Hate has no place in the house of God. No one should be excluded from our love, our compassion or our concern because of race or gender, faith or ethnicity — or because of their sexual orientation. Nor should anyone be excluded from health care on any of these grounds. In my country of South Africa, we struggled for years against the evil system of apartheid that divided human beings, children of the same God, by racial classification and then denied many of them fundamental human rights. We knew this was wrong. Thankfully, the world supported us in our struggle for freedom and dignity.

It is time to stand up against another wrong.

Gay, lesbian, bisexual and transgendered people are part of so many families. They are part of the human family. They are part of God’s family. And of course they are part of the African family. But a wave of hate is spreading across my beloved continent. People are again being denied their fundamental rights and freedoms. Men have been falsely charged and imprisoned in Senegal, and health services for these men and their community have suffered. In Malawi, men have been jailed and humiliated for expressing their partnerships with other men. Just this month, mobs in Mtwapa Township, Kenya, attacked men they suspected of being gay. Kenyan religious leaders, I am ashamed to say, threatened an HIV clinic there for providing counseling services to all members of that community, because the clerics wanted gay men excluded.

Uganda’s parliament is debating legislation that would make homosexuality punishable by life imprisonment, and more discriminatory legislation has been debated in Rwanda and Burundi.

These are terrible backward steps for human rights in Africa.

Our lesbian and gay brothers and sisters across Africa are living in fear.

And they are living in hiding — away from care, away from the protection the state should offer to every citizen and away from health care in the AIDS era, when all of us, especially Africans, need access to essential HIV services.
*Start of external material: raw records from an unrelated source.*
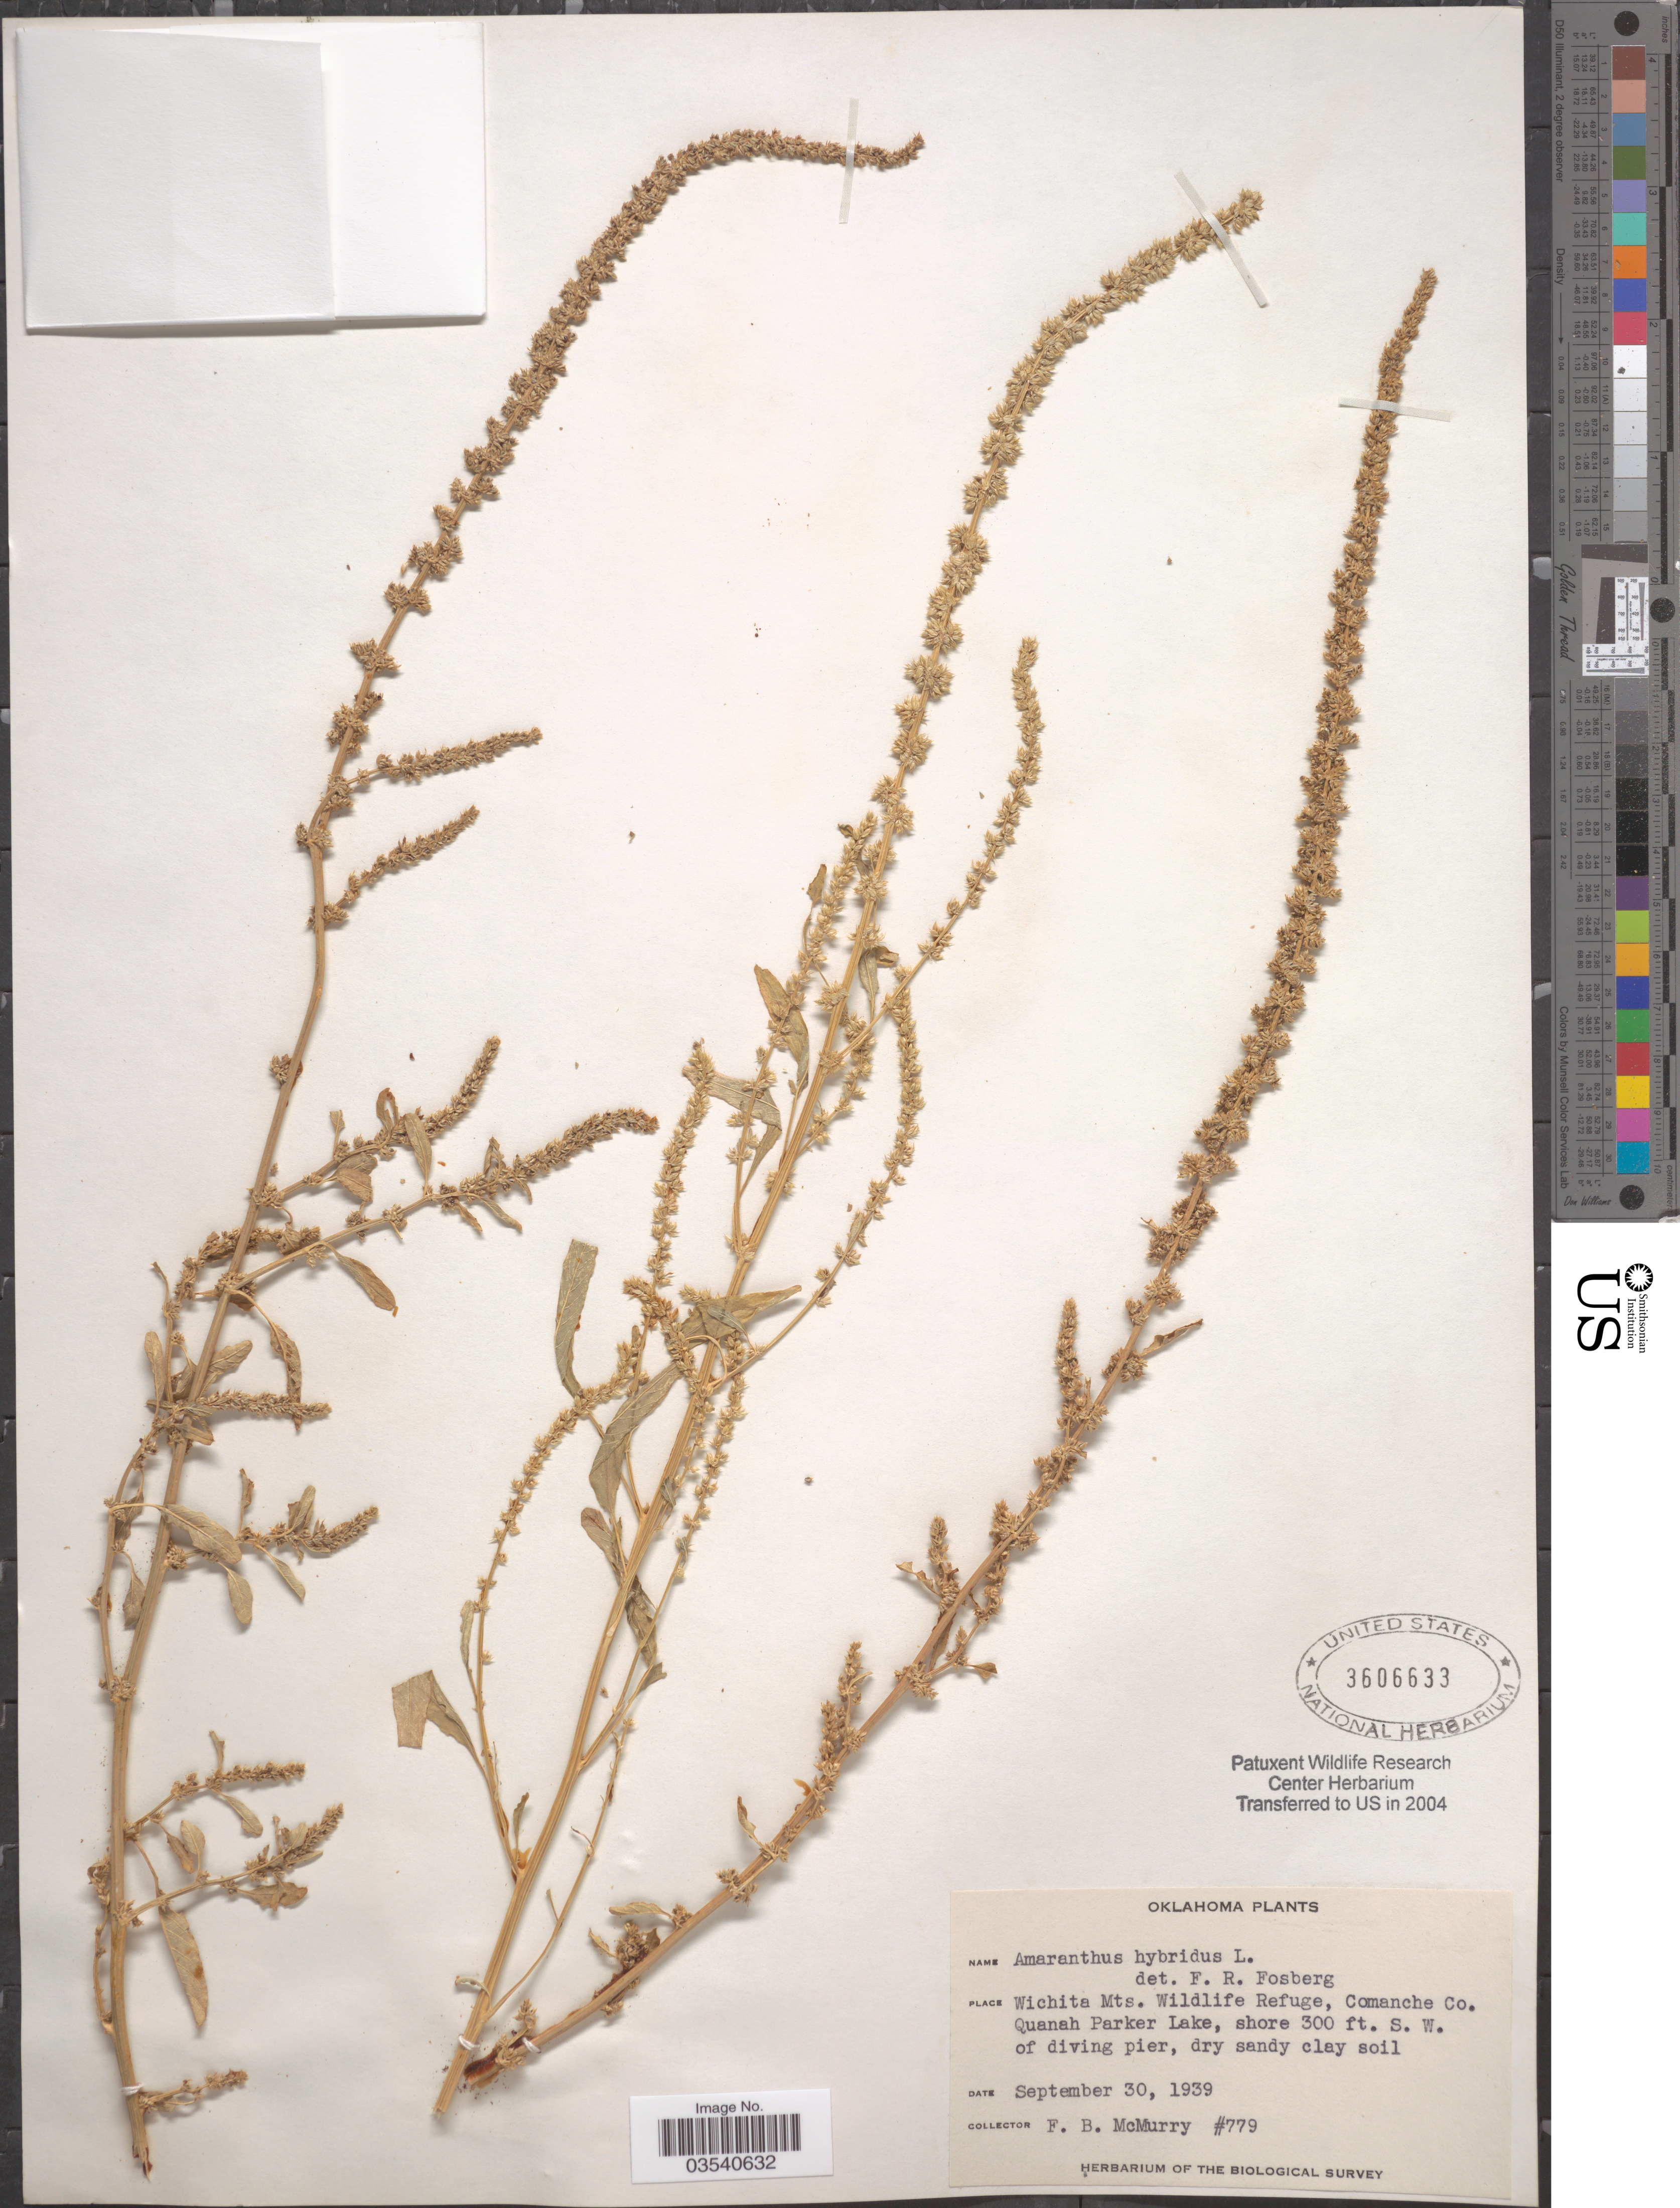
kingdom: Plantae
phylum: Tracheophyta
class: Magnoliopsida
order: Caryophyllales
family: Amaranthaceae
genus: Amaranthus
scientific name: Amaranthus hybridus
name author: L.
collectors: F. B. McMurry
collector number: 779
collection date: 1939-09-30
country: United States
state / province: Oklahoma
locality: Wichita Mts. Wildlife Refuge, Comanche Co. Quanah Parker Lake, shore 300 ft. S. W. of diving pier.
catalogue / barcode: US 3606633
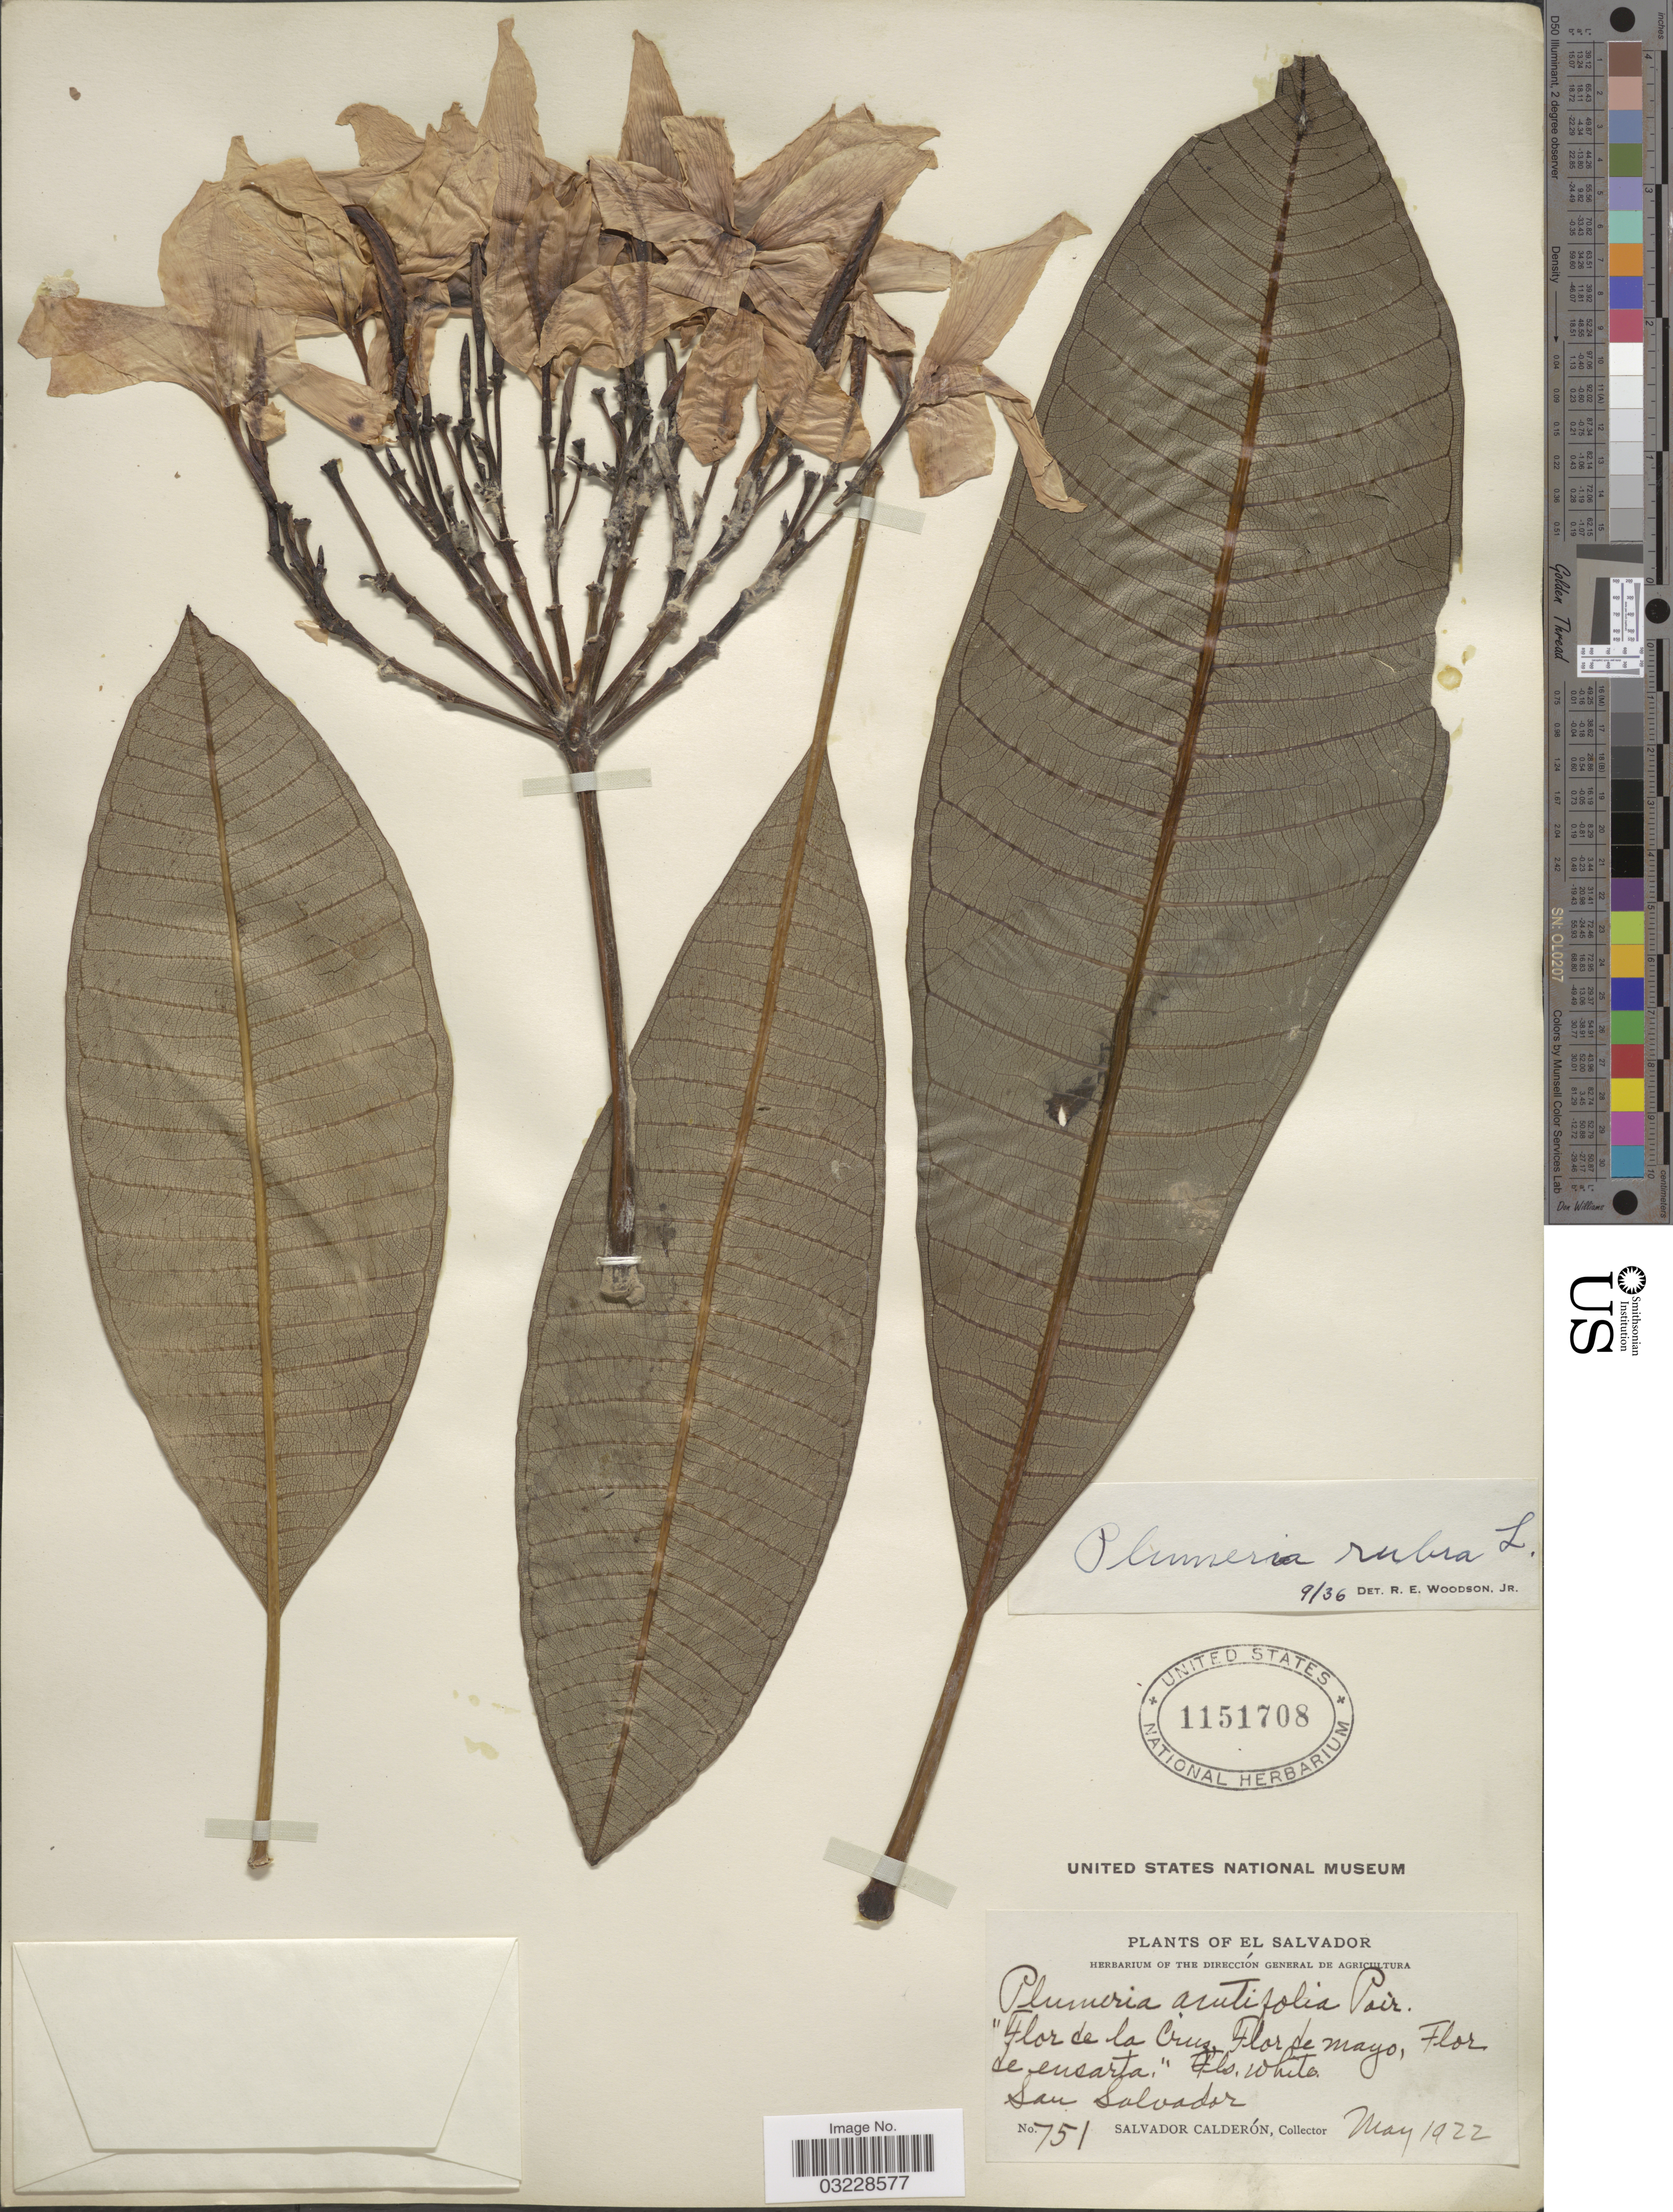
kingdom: Plantae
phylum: Tracheophyta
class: Magnoliopsida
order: Gentianales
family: Apocynaceae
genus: Plumeria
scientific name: Plumeria rubra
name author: L.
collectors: S. Calderón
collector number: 751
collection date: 1922-05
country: El Salvador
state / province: San Salvador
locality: Flor de la Cruz, Flor de Mayo, Flor de ensarta.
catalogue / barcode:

That this pandering to intolerance is being done by politicians looking for scapegoats for their failures is not surprising. But it is a great wrong. An even larger offense is that it is being done in the name of God. Show me where Christ said “Love thy fellow man, except for the gay ones.” Gay people, too, are made in my God’s image. I would never worship a homophobic God.

“But they are sinners,” I can hear the preachers and politicians say. “They are choosing a life of sin for which they must be punished.” My scientist and medical friends have shared with me a reality that so many gay people have confirmed, I now know it in my heart to be true. No one chooses to be gay. Sexual orientation, like skin color, is another feature of our diversity as a human family. Isn’t it amazing that we are all made in God’s image, and yet there is so much diversity among his people? Does God love his dark- or his light-skinned children less? The brave more than the timid? And does any of us know the mind of God so well that we can decide for him who is included, and who is excluded, from the circle of his love?

The wave of hate must stop. Politicians who profit from exploiting this hate, from fanning it, must not be tempted by this easy way to profit from fear and misunderstanding. And my fellow clerics, of all faiths, must stand up for the principles of universal dignity and fellowship. Exclusion is never the way forward on our shared paths to freedom and justice.